Collected data entries:
BEGIN
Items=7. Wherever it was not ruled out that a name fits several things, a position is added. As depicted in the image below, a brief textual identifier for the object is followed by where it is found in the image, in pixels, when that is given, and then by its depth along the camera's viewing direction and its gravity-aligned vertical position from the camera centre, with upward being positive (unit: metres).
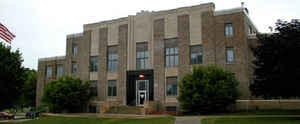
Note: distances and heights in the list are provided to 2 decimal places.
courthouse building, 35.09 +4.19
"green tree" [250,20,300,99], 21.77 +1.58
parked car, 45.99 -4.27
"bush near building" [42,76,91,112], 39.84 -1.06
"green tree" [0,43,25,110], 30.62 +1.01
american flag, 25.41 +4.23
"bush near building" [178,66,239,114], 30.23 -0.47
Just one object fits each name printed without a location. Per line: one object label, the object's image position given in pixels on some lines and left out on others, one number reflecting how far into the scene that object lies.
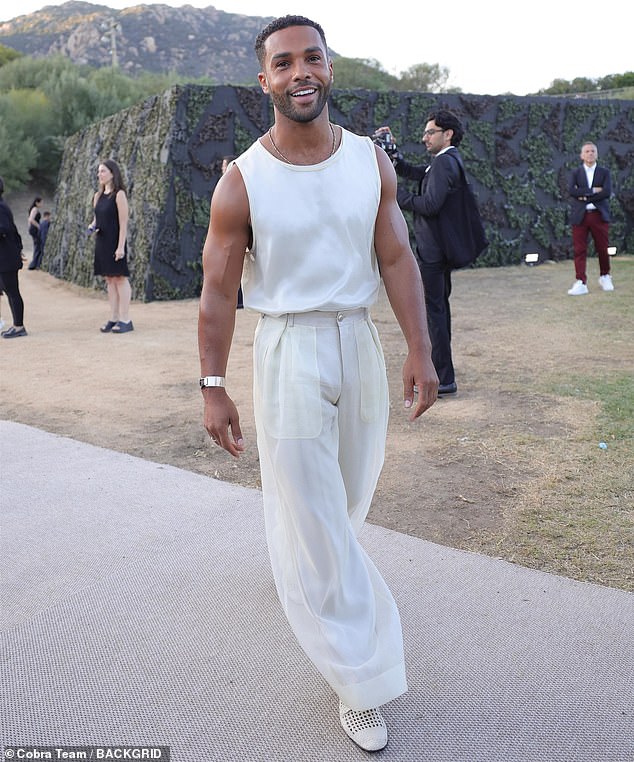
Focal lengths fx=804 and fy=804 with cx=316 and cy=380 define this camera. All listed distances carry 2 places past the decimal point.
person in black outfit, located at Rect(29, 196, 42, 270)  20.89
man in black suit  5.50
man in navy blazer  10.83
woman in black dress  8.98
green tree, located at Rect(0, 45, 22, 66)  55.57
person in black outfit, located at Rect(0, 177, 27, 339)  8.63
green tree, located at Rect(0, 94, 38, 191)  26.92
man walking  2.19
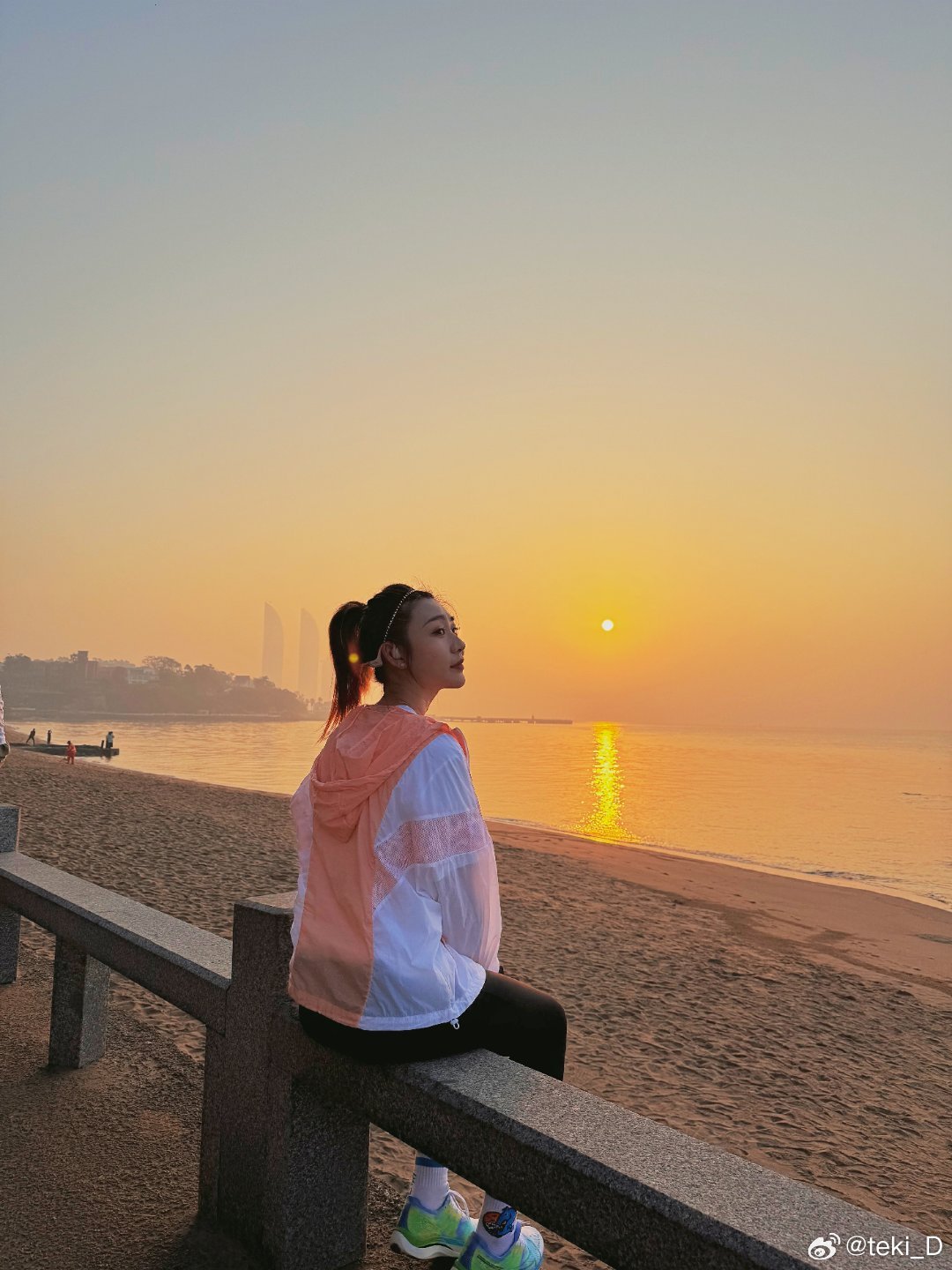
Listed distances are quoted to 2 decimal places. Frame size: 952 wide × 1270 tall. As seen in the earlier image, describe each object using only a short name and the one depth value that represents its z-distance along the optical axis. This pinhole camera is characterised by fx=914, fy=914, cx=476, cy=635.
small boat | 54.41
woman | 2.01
END
BEGIN
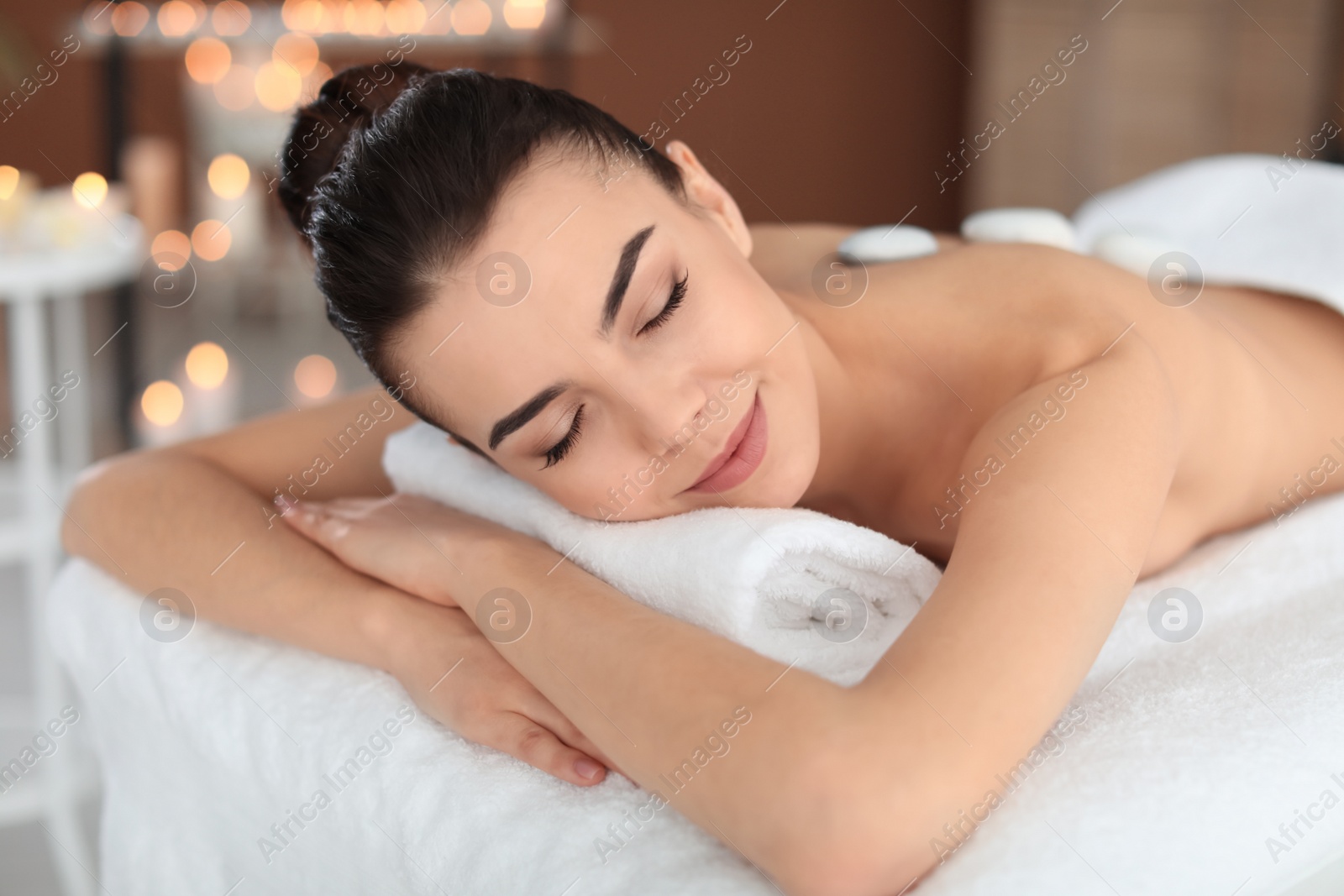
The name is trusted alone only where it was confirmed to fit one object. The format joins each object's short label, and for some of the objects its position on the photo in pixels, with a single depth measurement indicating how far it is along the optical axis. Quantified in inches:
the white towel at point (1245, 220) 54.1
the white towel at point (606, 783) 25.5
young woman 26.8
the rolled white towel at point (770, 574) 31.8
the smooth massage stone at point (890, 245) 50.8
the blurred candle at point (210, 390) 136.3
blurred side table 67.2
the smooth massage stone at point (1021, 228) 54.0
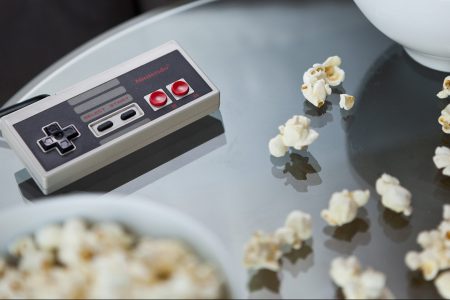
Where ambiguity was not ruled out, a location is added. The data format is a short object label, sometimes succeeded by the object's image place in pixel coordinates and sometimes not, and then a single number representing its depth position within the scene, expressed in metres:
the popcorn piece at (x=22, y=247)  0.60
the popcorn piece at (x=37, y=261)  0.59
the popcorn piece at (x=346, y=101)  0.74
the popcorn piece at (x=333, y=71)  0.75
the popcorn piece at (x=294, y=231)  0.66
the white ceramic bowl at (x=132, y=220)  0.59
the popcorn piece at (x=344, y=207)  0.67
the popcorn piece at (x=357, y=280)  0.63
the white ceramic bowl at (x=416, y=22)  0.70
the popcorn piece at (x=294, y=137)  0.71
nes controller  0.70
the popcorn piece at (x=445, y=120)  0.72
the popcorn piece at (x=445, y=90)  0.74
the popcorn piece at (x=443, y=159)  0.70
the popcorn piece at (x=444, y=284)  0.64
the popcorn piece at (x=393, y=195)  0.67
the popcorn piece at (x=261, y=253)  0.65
END
Please transcribe only the lines in the records above running from the line that has "the white ceramic bowl at (x=416, y=22)" through the line that has "the popcorn piece at (x=261, y=253)", both included, exactly as they appear.

the white ceramic bowl at (x=416, y=22)  0.70
the popcorn piece at (x=294, y=137)  0.71
nes controller  0.70
the popcorn piece at (x=445, y=120)  0.72
the popcorn piece at (x=445, y=90)  0.74
the popcorn piece at (x=443, y=159)  0.70
the popcorn piece at (x=444, y=284)  0.64
the popcorn piece at (x=393, y=195)  0.67
the popcorn piece at (x=261, y=253)  0.65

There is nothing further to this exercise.